= Brano da leggere =
DURA LEX SED LEX, non deve significare che mediante un processo si possa perseguitare un cittadino per venti o più anni, come succede normalmente nel nostro Paese, tanto da indurre la commissione giustizia della UE a promuovere procedure di infrazione per la spropositata durata dei processi. Si ha un ben dire che fino a condanna definitiva tutti sono innocenti. Il periodo che intercorre fino a quel traguardo, sconvolge la vita dell'imputato con pesanti ripercussioni sui rapporti sociali, professionali, lavorativi. Vediamo la vicenda dell'ingegnere Silvio Scaglia fondatore e presidente di Fastweb S.p.A. Tre mesi in cella, tre mesi durissimi in una cella angusta senza possibilità di vedere i familiari e nove mesi agli arresti domiciliari, poi, prosciolto in primo grado per non aver commesso il fatto.

Fastweb fu la prima società a connettere il territorio nazionale con la fibra ottica, con grande soddisfazione degli utenti. Come tutti possono immaginare la persecuzione giudiziaria del fondatore ebbe ripercussioni negative sulla gestione della società. A beneficiare dell'andamento non ottimale di Fastweb furono i concorrenti, primo fra tutti Telecom Italia. Le conseguenze di questo (involontario) mostro giudiziario, sono state sopportate dalla società Fastweb e dai collaboratori, dai lavoratori, ma anche dagli utenti, la cui soddisfazione non fu più la stessa.

IN DUBIO PRO REO dicevano gli Antichi Romani, nella loro saggezza, ma se pensiamo all'altra vergognosa vicenda, quella di Enzo Tortora, la cui immagine ammanettato come un pericoloso assassino fu esposta al ludibrio dell'intero Paese, dobbiamo ammettere che la giustizia è ammalata grave e quindi necessita urgentemente di una terapia d'urto. Purtroppo se verrà attuato il programma di governo, l'ammalata ne uscirà aggravata.

Trenta anni fa moriva per tumore Enzo Tortora. “Mi hanno fatto esplodere un'atomica dentro” disse il popolarissimo conduttore televisivo prima di morire. Per Silvia Tortora figlia del popolare conduttore della televisione, nulla è cambiato nella giustizia italiana: “Mi aspettavo una riforma del sistema giudiziario, invece non è accaduto. I processi continuano all'infinito”

Commenti all'articolo

  • Di Persio Flacco (---.---.---.89) 22 novembre 2018 21:11

    In Italia processi durano troppo, è vero, ma il motivo è che in Italia il processo, dal rinvio a giudizio alla sentenza definitiva, passa attraverso TRE gradi di giudizio: primo grado, Appello, Cassazione. Almeno è così per chi ha soldi sufficienti a pagarsi un collegio difensivo per circa 9-12 anni. Gli altri, quelli che i soldi non li hanno, devono contentarsi del primo grado o del patteggiamento.

    E’ del tutto evidente che se al condannato in primo grado è concesso di sospendere gli effetti della sentenza presentando appello SENZA MOTIVAZIONE, l’iter giudiziario diventa tre volte più lungo e la macchina giudiziaria deve impegnare il triplo delle risorse per giungere alla sentenza definitiva. 

    Grazie a questo meccanismo infernale molti iter processuali importanti per la sensibilità dell’opinione pubblica, e dunque per il prestigio della Magistratura e per la fiducia nella Giustizia, sono evaporati grazie alla prescrizione.

    E’ evidente che in queste condizioni la macchina giudiziaria è in affanno, che i cittadini non si fidano più della Magistratura, che si è costretti ad artifici di vario genere per abbreviare l’iter che forzano la logica giudiziaria. Depenalizzazioni, sconti di pena, pene alternative, prescrizione.

    La soluzione sarebbe semplice: la sentenza di Primo Grado deve essere considerata definitiva ed immediatamente esecutiva. Il condannato o il PM possono impugnarla solo per FONDATI MOTIVI, che vanno valutati da un giudice terzo.

    Con le risorse che verrebbero liberate l’iter processuale diventerebbe molto più spedito, più accurato, meno costoso, più giusto.

    Altrimenti possiamo continuare a prenderci in giro.

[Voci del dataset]
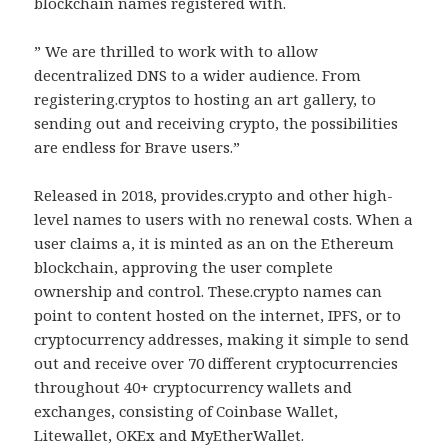
blockchain names registered with.
” We are thrilled to work with to allow
decentralized DNS to a wider audience. From
registering.cryptos to hosting an art gallery, to
sending out and receiving crypto, the possibilities
are endless for Brave users.”
Released in 2018, provides.crypto and other high-
level names to users with no renewal costs. When a
user claims a, it is minted as an on the Ethereum
blockchain, approving the user complete
ownership and control. These.crypto names can
point to content hosted on the internet, IPFS, or to
cryptocurrency addresses, making it simple to send
out and receive over 70 different cryptocurrencies
throughout 40+ cryptocurrency wallets and
exchanges, consisting of Coinbase Wallet,
Litewallet, OKEx and MyEtherWallet.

= Compiti dell'esercizio =
• 1. Nel brano sulla giustizia, quanti mesi trascorse Silvio Scaglia agli arresti domiciliari?
• 2. Trasforma in un elenco puntato il paragrafo del brano sulla giustizia che inizia con "Fastweb fu la prima società", mantenendone i fatti principali.
• 3. Riassumi in due frasi il brano sulla giustizia.

= Soluzioni dell'esercizio =
• 1. Nove mesi.

• 2.
- Fastweb fu la prima società a collegare il territorio nazionale con la fibra ottica, con grande soddisfazione degli utenti.
- La persecuzione giudiziaria del fondatore ebbe ripercussioni negative sulla gestione della società.
- Ne trassero vantaggio i concorrenti, in primo luogo Telecom Italia.
- Le conseguenze ricaddero sulla società, sui collaboratori, sui lavoratori e sugli utenti, la cui soddisfazione non fu più la stessa.

• 3. Il brano denuncia la durata eccessiva dei processi in Italia con i casi di Silvio Scaglia, prosciolto in primo grado dopo tre mesi in cella e nove ai domiciliari, e di Enzo Tortora, la cui figlia afferma che i processi continuano all'infinito. Un commento attribuisce la lentezza ai tre gradi di giudizio e propone che la sentenza di primo grado sia definitiva e immediatamente esecutiva, impugnabile solo per fondati motivi valutati da un giudice terzo.